▶ EXTRACT TO READ
#####

MAIN UNION ASSOCIATES v. TWP. OF LITTLE FALLS RENT LEVELING BD.


306 N.J. Super. 404 (1997)

MAIN UNION ASSOCIATES, A PARTNERSHIP, AND BROWNSTONE ASSOCIATES, A PARTNERSHIP, PLAINTIFFS-APPELLANTS, v. TOWNSHIP OF LITTLE FALLS RENT LEVELING BOARD, MAYOR AND TOWNSHIP COMMITTEE OF THE TOWNSHIP OF LITTLE FALLS, AND TOWNSHIP OF LITTLE FALLS, A MUNICIPAL CORPORATION, DEFENDANTS-RESPONDENTS.

Superior Court of New Jersey, Appellate Division.

Decided December 23, 1997.


Attorney(s) appearing for the Case

Walter R. Cohn argued the cause for appellants (Cohn & Cohn, attorneys; Mr. Cohn, on the brief).

James V. Segreto argued the cause for respondents (Segreto & Segreto, attorneys; Mr. Segreto, of counsel; John J. Segreto, on the brief).

Before Judges HAVEY, NEWMAN and COLLESTER.

#####

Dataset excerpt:
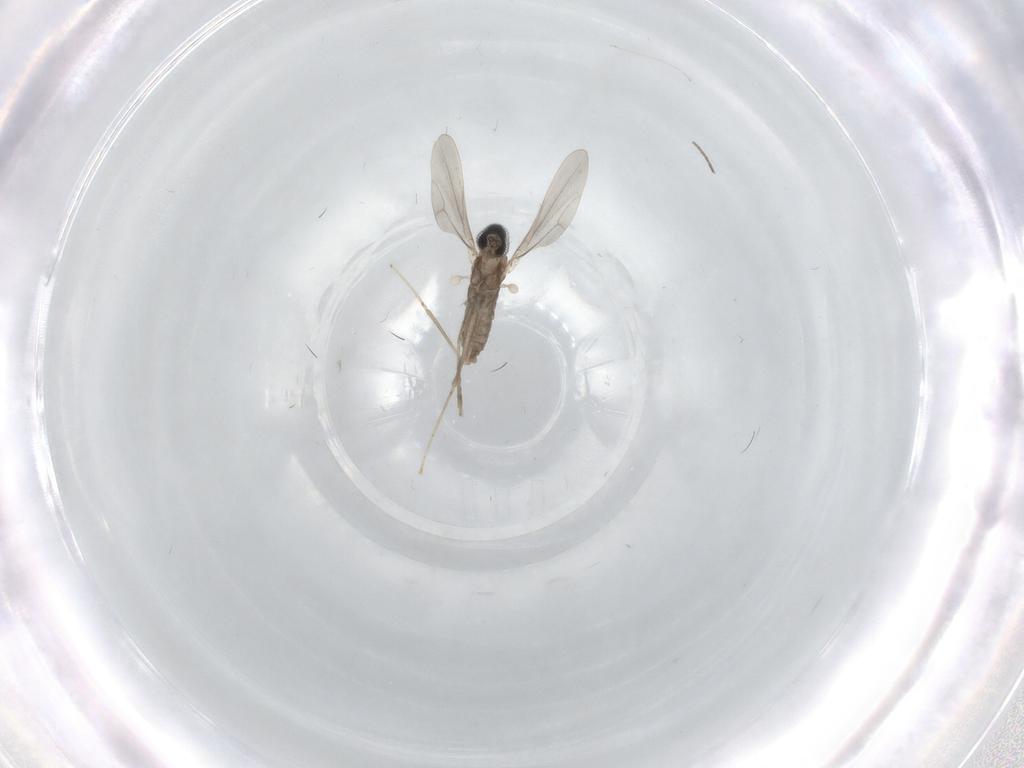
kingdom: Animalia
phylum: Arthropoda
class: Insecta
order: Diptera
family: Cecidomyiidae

#####

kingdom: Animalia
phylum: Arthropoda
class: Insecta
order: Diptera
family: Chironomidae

#####

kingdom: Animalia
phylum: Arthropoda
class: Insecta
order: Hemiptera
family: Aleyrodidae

#####

▶ TASK INSTRUCTIONS
a: Answer these questions using the case header above:
(i) Which court decided the case?
(ii) On what date was the case decided?
(iii) Who argued the cause for the respondents?
b: Copy the case header from "MAIN UNION ASSOCIATES, A" to "Cohn, on the brief).".

▶ EXPECTED RESULTS
a:
(i) Superior Court of New Jersey, Appellate Division.
(ii) December 23, 1997.
(iii) James V. Segreto.

b:
MAIN UNION ASSOCIATES, A PARTNERSHIP, AND BROWNSTONE ASSOCIATES, A PARTNERSHIP, PLAINTIFFS-APPELLANTS, v. TOWNSHIP OF LITTLE FALLS RENT LEVELING BOARD, MAYOR AND TOWNSHIP COMMITTEE OF THE TOWNSHIP OF LITTLE FALLS, AND TOWNSHIP OF LITTLE FALLS, A MUNICIPAL CORPORATION, DEFENDANTS-RESPONDENTS.

Superior Court of New Jersey, Appellate Division.

Decided December 23, 1997.


Attorney(s) appearing for the Case

Walter R. Cohn argued the cause for appellants (Cohn & Cohn, attorneys; Mr. Cohn, on the brief).